## Task instructions:
Reproduce the listing below word for word, leaving out the pictures.
START Data for processing
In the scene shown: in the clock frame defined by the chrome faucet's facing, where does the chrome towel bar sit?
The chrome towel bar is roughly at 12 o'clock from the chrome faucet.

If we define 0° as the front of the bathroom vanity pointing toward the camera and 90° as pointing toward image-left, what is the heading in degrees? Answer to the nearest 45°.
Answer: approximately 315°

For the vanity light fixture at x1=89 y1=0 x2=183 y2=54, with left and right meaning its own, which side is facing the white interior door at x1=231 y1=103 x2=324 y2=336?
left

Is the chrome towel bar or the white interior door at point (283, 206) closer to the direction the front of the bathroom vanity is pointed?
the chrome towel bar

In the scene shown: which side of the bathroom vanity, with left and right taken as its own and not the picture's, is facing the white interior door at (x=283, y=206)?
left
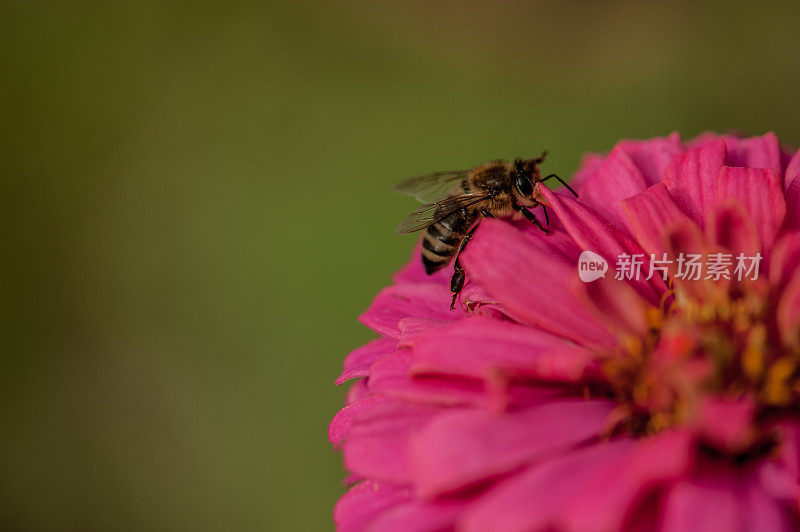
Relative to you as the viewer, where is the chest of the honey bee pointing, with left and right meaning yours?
facing to the right of the viewer
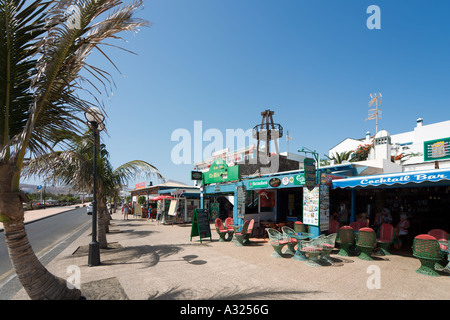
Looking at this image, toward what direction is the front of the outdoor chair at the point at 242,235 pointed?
to the viewer's left

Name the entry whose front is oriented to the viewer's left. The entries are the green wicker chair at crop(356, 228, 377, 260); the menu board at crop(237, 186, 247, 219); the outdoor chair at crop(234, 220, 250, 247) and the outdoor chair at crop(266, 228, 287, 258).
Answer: the outdoor chair at crop(234, 220, 250, 247)

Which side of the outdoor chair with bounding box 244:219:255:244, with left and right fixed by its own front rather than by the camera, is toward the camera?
left

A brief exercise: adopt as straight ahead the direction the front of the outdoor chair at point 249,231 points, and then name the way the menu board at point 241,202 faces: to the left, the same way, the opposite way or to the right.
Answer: to the left

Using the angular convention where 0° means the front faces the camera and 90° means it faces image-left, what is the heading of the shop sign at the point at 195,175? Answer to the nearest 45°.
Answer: approximately 0°

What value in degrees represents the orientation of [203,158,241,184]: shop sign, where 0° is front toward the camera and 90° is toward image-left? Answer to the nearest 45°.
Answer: approximately 45°

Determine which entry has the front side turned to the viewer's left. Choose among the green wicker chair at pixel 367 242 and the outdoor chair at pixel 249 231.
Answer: the outdoor chair

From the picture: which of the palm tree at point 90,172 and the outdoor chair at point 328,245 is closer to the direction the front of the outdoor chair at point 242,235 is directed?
the palm tree
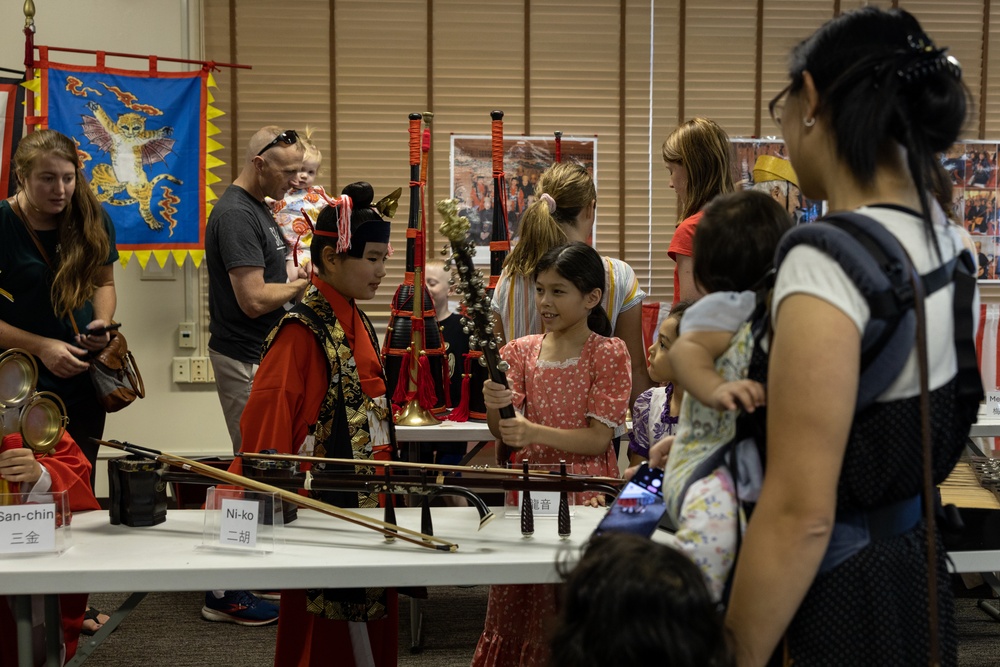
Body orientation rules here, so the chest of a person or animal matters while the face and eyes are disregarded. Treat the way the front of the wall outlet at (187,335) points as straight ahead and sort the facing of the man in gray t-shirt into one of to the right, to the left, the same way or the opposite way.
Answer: to the left

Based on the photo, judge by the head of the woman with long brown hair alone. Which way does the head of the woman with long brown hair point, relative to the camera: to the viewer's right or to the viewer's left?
to the viewer's right

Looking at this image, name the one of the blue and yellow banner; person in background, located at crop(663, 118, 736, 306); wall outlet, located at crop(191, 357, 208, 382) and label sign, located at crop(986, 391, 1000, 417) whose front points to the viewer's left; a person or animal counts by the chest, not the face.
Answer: the person in background

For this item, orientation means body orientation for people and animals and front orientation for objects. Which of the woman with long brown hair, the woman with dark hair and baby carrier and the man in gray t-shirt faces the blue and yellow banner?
the woman with dark hair and baby carrier

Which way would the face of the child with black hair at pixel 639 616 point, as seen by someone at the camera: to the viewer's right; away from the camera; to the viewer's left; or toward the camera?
away from the camera

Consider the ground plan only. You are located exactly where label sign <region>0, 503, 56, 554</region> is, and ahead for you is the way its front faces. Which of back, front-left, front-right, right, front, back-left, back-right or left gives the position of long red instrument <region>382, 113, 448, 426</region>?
back-left

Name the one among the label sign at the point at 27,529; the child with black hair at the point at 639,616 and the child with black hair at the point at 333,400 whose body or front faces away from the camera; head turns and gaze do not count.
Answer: the child with black hair at the point at 639,616

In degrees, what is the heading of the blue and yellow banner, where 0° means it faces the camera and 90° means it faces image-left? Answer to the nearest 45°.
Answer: approximately 0°

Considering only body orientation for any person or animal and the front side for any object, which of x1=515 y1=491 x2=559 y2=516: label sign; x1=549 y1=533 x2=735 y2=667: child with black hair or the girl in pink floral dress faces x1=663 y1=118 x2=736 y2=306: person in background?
the child with black hair

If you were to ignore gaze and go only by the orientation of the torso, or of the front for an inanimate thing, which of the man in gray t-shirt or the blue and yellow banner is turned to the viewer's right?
the man in gray t-shirt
END Data for processing
## Result for this task:
In the scene shown: in the clock frame defined by the chrome faucet's facing, where does the chrome towel bar sit?
The chrome towel bar is roughly at 12 o'clock from the chrome faucet.

If we define 0° as the front of the bathroom vanity pointing toward the camera and 90° as pointing toward image-left, what is the heading in degrees? Answer to the nearest 45°.
Answer: approximately 315°

For the vanity light fixture at x1=89 y1=0 x2=183 y2=54, with left and right meaning its own, which side is facing the white interior door at x1=231 y1=103 x2=324 y2=336?
left

Is the chrome towel bar or the white interior door at point (283, 206) closer to the direction the front of the bathroom vanity is pointed?
the chrome towel bar

In the scene shown: which side of the bathroom vanity, with left and right taken as its own and not the picture's, is facing the white interior door at (x=283, y=206)?
left
Relative to you as the viewer, where is the chest of the honey bee pointing, with left and right meaning yours?
facing to the right of the viewer
Looking at this image, toward what direction is the front of the outdoor chair at the point at 242,235 pointed?
to the viewer's left

Name the entry whose front is oriented to the viewer's left. The entries are the green wicker chair at crop(356, 228, 377, 260); the menu board at crop(237, 186, 247, 219); the outdoor chair at crop(234, 220, 250, 247) and the outdoor chair at crop(266, 228, 287, 258).
Answer: the outdoor chair at crop(234, 220, 250, 247)

Which side of the outdoor chair with bounding box 244:219:255:244, with left and right fixed by its own front rather than by the camera, is toward the camera?
left

A brief exercise: adopt as straight ahead the direction the front of the outdoor chair at point 249,231 points, and then name the way the menu board at point 241,202 faces: to the left, the same way, the opposite way or to the right.
Answer: to the left

Using the angular convention where 0° means the front faces the camera and 90° means it faces image-left, what is the heading of the shop sign at the point at 195,175? Answer to the nearest 45°.
Answer: approximately 0°

What value in degrees represents the orientation of [203,158,241,184]: shop sign, where 0° is front toward the camera and 90° is toward image-left? Answer to the nearest 45°.
Answer: approximately 45°

Determine which entry has the front side turned to the viewer's left. Choose among the green wicker chair at pixel 367 242 and the outdoor chair at pixel 249 231.
Answer: the outdoor chair

From the picture: which of the palm tree at point 90,172 and the outdoor chair at point 328,245 is closer to the direction the front of the outdoor chair at point 242,235 is directed?
the palm tree
Body orientation rules here, so the chest of a person or animal matters while the face and eyes are disregarded. Treat the way the front of the wall outlet at (187,335) points as straight ahead and sort the facing of the man in gray t-shirt into one of to the right, to the left, the same way or the opposite way.
Answer: to the left

Based on the photo, judge by the head of the woman with long brown hair alone. Which way does the head of the woman with long brown hair point, relative to the camera: to the viewer's right or to the viewer's left?
to the viewer's right

Looking at this image, name the one of the blue and yellow banner; person in background, located at crop(663, 118, 736, 306); wall outlet, located at crop(191, 357, 208, 382) and label sign, located at crop(986, 391, 1000, 417) whose front points to the viewer's left; a person or animal counts by the chest, not the face.
Answer: the person in background

For this item, orientation means body orientation for people and animals and front orientation for objects. Which of the woman with long brown hair, the woman with dark hair and baby carrier and the man in gray t-shirt faces the blue and yellow banner?
the woman with dark hair and baby carrier

Which way would the face of the child with black hair at pixel 639 616 point, as seen by someone at the camera: to the viewer's right; away from the camera; to the viewer's left; or toward the camera?
away from the camera

Consider the ground plan only. You are located exactly where label sign <region>0, 503, 56, 554</region> is, and ahead for you is the way its front faces. Which of back, front-left, front-right, right, front, back-left, back-right or left gives the position of long red instrument <region>382, 113, 448, 426</region>?
back-left

Name the one among the label sign at the point at 27,529; the child with black hair at the point at 639,616 and the child with black hair at the point at 333,400 whose body or front faces away from the camera; head turns and gaze do not count.
Answer: the child with black hair at the point at 639,616

In degrees, what is the heading of the blue and yellow banner, where 0° means it faces the camera and 90° means it faces image-left? Answer to the nearest 45°.
Answer: approximately 0°

Considering only body orientation for any person or animal and the front side for any object, which of x1=515 y1=491 x2=559 y2=516: label sign; x1=549 y1=533 x2=735 y2=667: child with black hair or the girl in pink floral dress faces x1=663 y1=118 x2=736 y2=306: person in background?
the child with black hair

If you were to ignore gaze and go only by the orientation of the torso, or of the front for an inanimate thing, which of the man in gray t-shirt or the blue and yellow banner is turned to the viewer's right?
the man in gray t-shirt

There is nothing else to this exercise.